Barberigo, with his light galleys, now arrived upon the spot, and emptied their loads of stone into the passage around the wreck. The Genoese kept up a heavy fire with their artillery, many of the galleys were sunk, and numbers of the Venetians drowned, or killed by the shot.
Nevertheless, they worked on unflinchingly. As soon as the pile of stones had risen sufficiently for the men to stand upon them, waist deep, they took their places upon it, and packed in order the stones that their comrades handed them, and fixed heavy chains binding the whole together.
The work was terribly severe. The cold was bitter. The men were badly fed, and most of them altogether unaccustomed to hardships. In addition to the fire from the enemy’s guns, they were exposed to a rain of arrows, and at the end of two days and nights they were utterly worn out and exhausted, and protested that they could do no more. Pisani, who had himself laboured among them in the thickest of the danger, strove to keep up their spirits by pointing out the importance of their work, and requested the doge to swear on his sword that, old as he was, he would never return to Venice unless Chioggia was conquered.

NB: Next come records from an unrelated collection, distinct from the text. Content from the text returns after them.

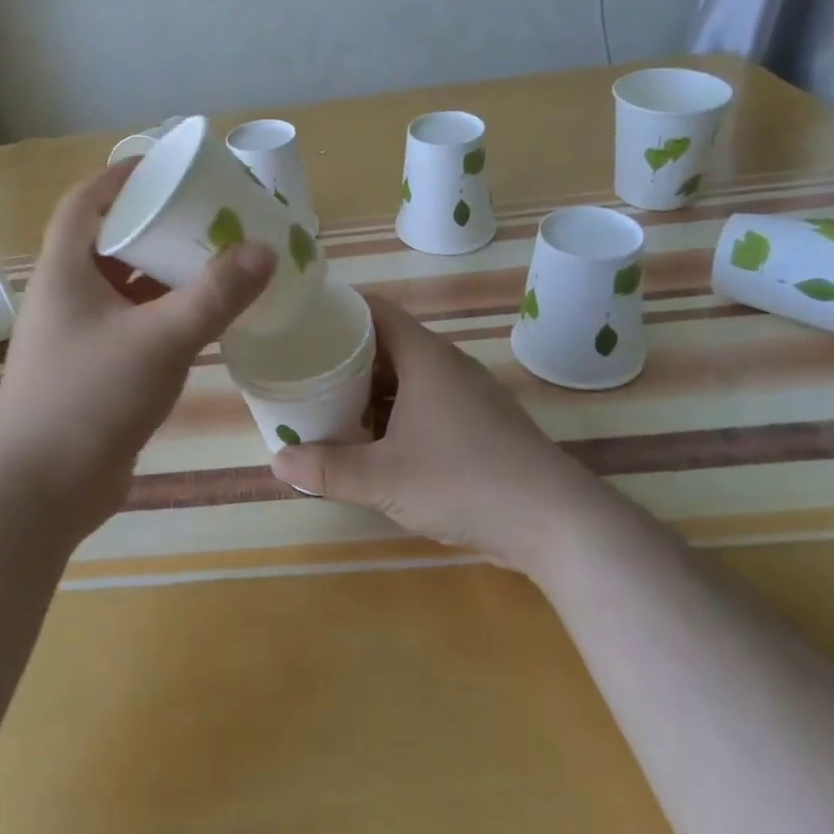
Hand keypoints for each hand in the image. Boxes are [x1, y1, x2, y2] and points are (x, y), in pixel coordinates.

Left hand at [0, 164, 275, 537]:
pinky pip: (134, 327)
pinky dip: (165, 316)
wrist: (38, 493)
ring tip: (217, 260)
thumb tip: (264, 250)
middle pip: (111, 242)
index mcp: (64, 270)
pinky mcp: (95, 373)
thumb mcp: (159, 339)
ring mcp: (79, 337)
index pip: (85, 202)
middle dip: (157, 226)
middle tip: (209, 216)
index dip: (120, 176)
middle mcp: (66, 296)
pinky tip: (204, 319)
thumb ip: (215, 294)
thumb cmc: (88, 399)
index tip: (166, 168)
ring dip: (165, 274)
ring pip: (125, 289)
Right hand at [268, 294, 598, 569]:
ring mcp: (467, 395)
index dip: (337, 311)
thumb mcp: (385, 478)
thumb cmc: (465, 482)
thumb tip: (276, 462)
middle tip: (304, 370)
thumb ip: (328, 469)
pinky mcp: (480, 424)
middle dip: (344, 356)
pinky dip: (395, 412)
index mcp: (425, 357)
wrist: (557, 523)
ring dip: (369, 388)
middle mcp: (447, 365)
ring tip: (328, 404)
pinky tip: (374, 441)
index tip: (301, 323)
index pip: (374, 310)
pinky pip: (425, 402)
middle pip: (386, 343)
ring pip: (407, 376)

The doge took the oath, and for the moment the murmuring ceased; and, on the night of the 24th, the channel of Chioggia was entirely choked from shore to shore. On that day, Corbaro succeeded in sinking two hulks in the passage of Brondolo. Doria, who had hitherto believed that the Venetians would attempt nothing serious, now perceived for the first time the object of Pisani, and despatched fourteen great galleys to crush Corbaro, who had with him but four vessels. Pisani at once sailed to his assistance, with ten more ships, and the passage was now so narrow that the Genoese did not venture to attack, and Corbaro completed the operation of blocking up the Brondolo passage. The next day the Canal of Lombardy was similarly blocked; and thus, on the fourth day after leaving Venice, Pisani had accomplished his object, and had shut out the Genoese galleys from the sea.
But the work had been terrible, and the losses great. The soldiers were on half rations. The cold was piercing. They were engaged night and day with the enemy, and were continually wet through, and the labour was tremendous.
A fort had already been begun on the southern shore of the port of Brondolo, facing the convent, which Doria had transformed into a citadel. The new work was christened the Lova, and the heaviest guns in the Venetian arsenal were planted there. One of these, named the Trevisan, discharged stones of a hundred and ninety-five pounds in weight, and the Victory was little smaller. But the science of artillery was then in its youth, and these guns could only be discharged once in twenty-four hours.